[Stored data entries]
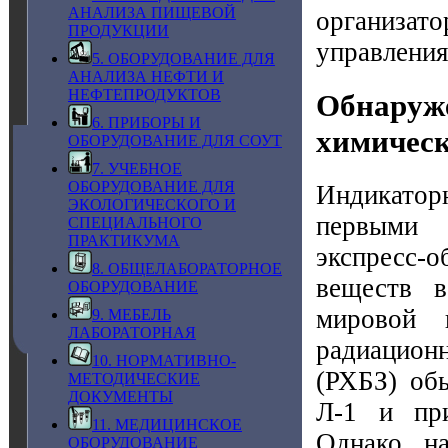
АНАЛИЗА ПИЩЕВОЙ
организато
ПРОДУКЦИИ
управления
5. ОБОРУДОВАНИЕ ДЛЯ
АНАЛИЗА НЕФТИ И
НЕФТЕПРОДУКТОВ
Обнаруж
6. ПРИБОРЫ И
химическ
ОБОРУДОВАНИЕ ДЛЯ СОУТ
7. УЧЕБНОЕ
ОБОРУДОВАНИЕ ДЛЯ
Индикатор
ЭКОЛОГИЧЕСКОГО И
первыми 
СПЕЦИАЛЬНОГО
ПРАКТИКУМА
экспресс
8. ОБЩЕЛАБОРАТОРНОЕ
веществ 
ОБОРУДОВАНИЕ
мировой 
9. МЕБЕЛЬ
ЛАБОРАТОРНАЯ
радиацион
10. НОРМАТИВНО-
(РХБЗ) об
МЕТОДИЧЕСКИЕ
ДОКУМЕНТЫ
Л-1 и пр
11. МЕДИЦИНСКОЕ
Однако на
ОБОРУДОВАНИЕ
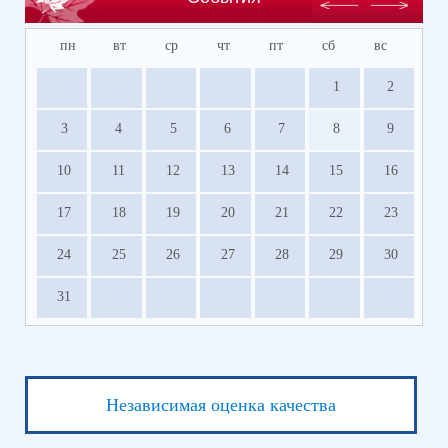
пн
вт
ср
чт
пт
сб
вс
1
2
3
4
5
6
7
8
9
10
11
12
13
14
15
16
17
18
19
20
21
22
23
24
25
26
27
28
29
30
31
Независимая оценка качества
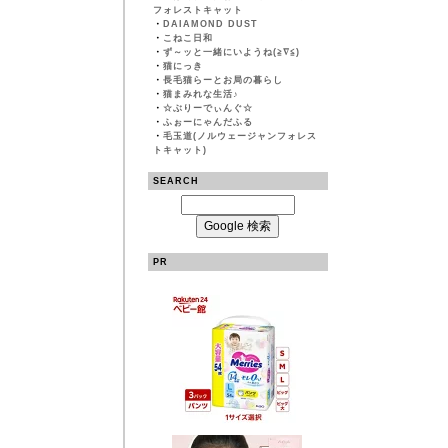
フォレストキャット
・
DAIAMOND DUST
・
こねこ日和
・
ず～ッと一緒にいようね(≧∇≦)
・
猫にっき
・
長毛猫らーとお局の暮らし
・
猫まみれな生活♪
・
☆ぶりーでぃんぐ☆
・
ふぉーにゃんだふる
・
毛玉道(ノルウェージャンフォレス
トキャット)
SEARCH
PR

→ DIRECTIONS FOR THIS TASK:
Which lines of the data hold the string "ОБОРУДОВАНИЕ"? Return each of them.

→ EXERCISE RESPONSE:
5. ОБОРУДОВАНИЕ ДЛЯ
ОБОРУДОВАНИЕ ДЛЯ СОУТ
ОБОРУДОВАНИЕ ДЛЯ
ОБОРУДОВАНИЕ
ОБОРУДОВАНИЕ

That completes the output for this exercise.